If you are taking a strong painkiller, or other controlled drug, you may need a Home Office drug licence to take a large enough supply out of the country. You usually only need this if you are going away for more than 3 months. You also need to check if there are any restrictions on the types of drugs you can take into another country.
In the NHS, your doctor can only prescribe a limited amount of any drug. If you are going away for more than 3 months, you will need to make sure you can get any medicines you need in the country you are going to. Beware that in some countries there is a risk of buying medicines that are of poor quality or do not contain the same ingredients. To reduce this risk, you should only buy medicine from a licensed pharmacy. You can check with the pharmacist that the medicine you are buying has the same active ingredient as the one you were taking.
There are no restrictions about what you can take out of the UK for most medicines that you can buy in a chemist. But some countries have limits on the type and amount of medicines you can take in. The restrictions vary a lot between countries and may include some drugs that you can buy in the UK, for example painkillers containing codeine.
The restrictions are likely to include controlled medicines, for example morphine, and drugs that you need to have by injection. The Home Office recommend you check with the country’s embassy or High Commission about any restrictions they have. You can find a list of foreign embassies in the UK on the UK Foreign and Commonwealth Office (FCO) website.

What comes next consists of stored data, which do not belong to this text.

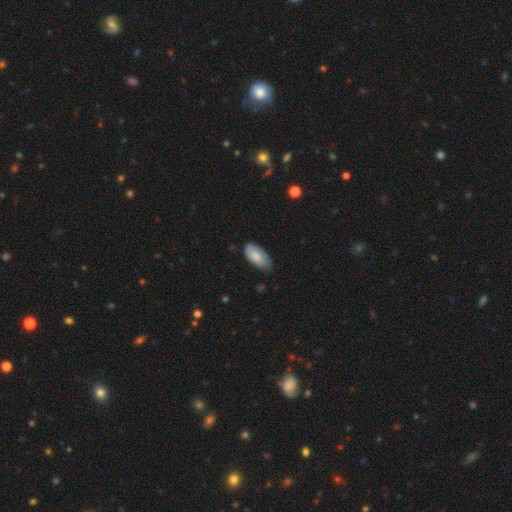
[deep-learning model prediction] smooth_or_featured: smooth (p=0.80) [alt: featured or disk p=0.15]
how_rounded: in between (p=0.94) [alt: cigar-shaped p=0.04]
merging: none (p=0.75) [alt: minor disturbance p=0.21]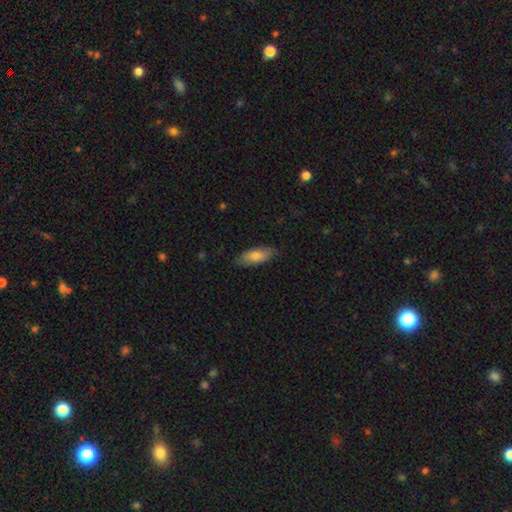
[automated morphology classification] A smooth galaxy with no disk features (76%) that is in between round and cigar-shaped (69%). Merging: none (83%).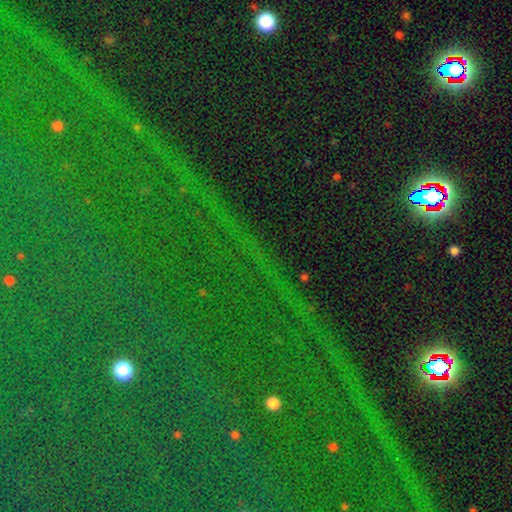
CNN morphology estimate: A star or artifact, not a galaxy (85%).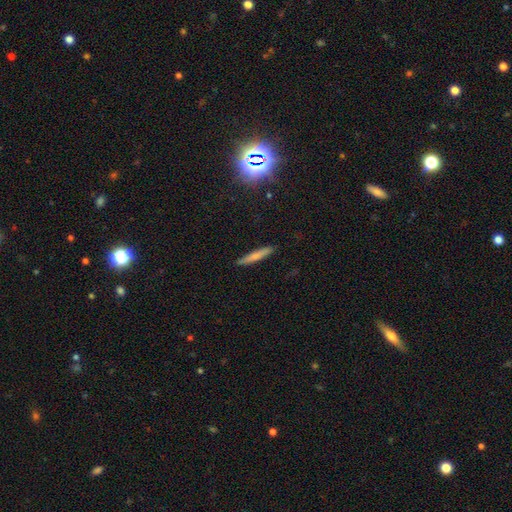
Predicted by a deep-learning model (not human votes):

You should take a letter written by your GP or specialist, listing
- Your medicines (particularly any drugs that have an effect on the brain such as some painkillers, or any medicines that you have to take as an injection)
- Your type of cancer
- The treatment you have had
Having a letter with a list of medicines will make it easier for you in case customs officers question you about them, or you need any treatment when you are away. It can help to list the chemical (generic) name of the drug and not just the brand (trade) name because the brand name may be different in the country you are visiting. Ask your doctor for the letter a couple of weeks before you plan to go, so they have time to write it.
Carry your letter in your hand luggage so that you can show customs officers if you need to.
For some drugs, including all controlled drugs, there are limits on the amount you can take out of, and bring in to, the country. If you need more than the limit, you will need an export licence.
You won’t usually need a licence for a trip which is less than 3 months. But it may depend on the drug you are taking and on the exact dose.
Controlled drugs are mostly painkillers, but others include barbiturates and sedatives. You can find a list of the drugs that are included on the Home Office website. Drugs that are controlled in the UK are generally controlled in other countries. If you need a licence, make sure you apply at least 10 days before you are due to go.
Carry all your medicines in the proper, labelled containers that your pharmacist gave you. If you have unnamed loose tablets, a regular customs officer won't know what they are and you could be suspected of drug smuggling. If you have any controlled medicines, make sure they are in your hand luggage with your doctor’s letter.
If you are travelling by plane, and pack any of your medicines in your suitcase, you need to check whether cold temperatures damage them. Baggage holds in planes are very cold, although many planes have a heated area within the hold.
If you need to keep any of your medicines cool, carry them in a cool bag. And, check that there is somewhere suitable to store them where you are staying.
If you have to take any injections on the plane with you, you will need a doctors letter explaining that it is necessary for you to carry them in your hand luggage. Remember to ask your doctor in plenty of time to write any letters you may need.
It may be a good idea to carry medicines that are not controlled drugs in both your hand luggage and suitcase, in case one bag goes missing.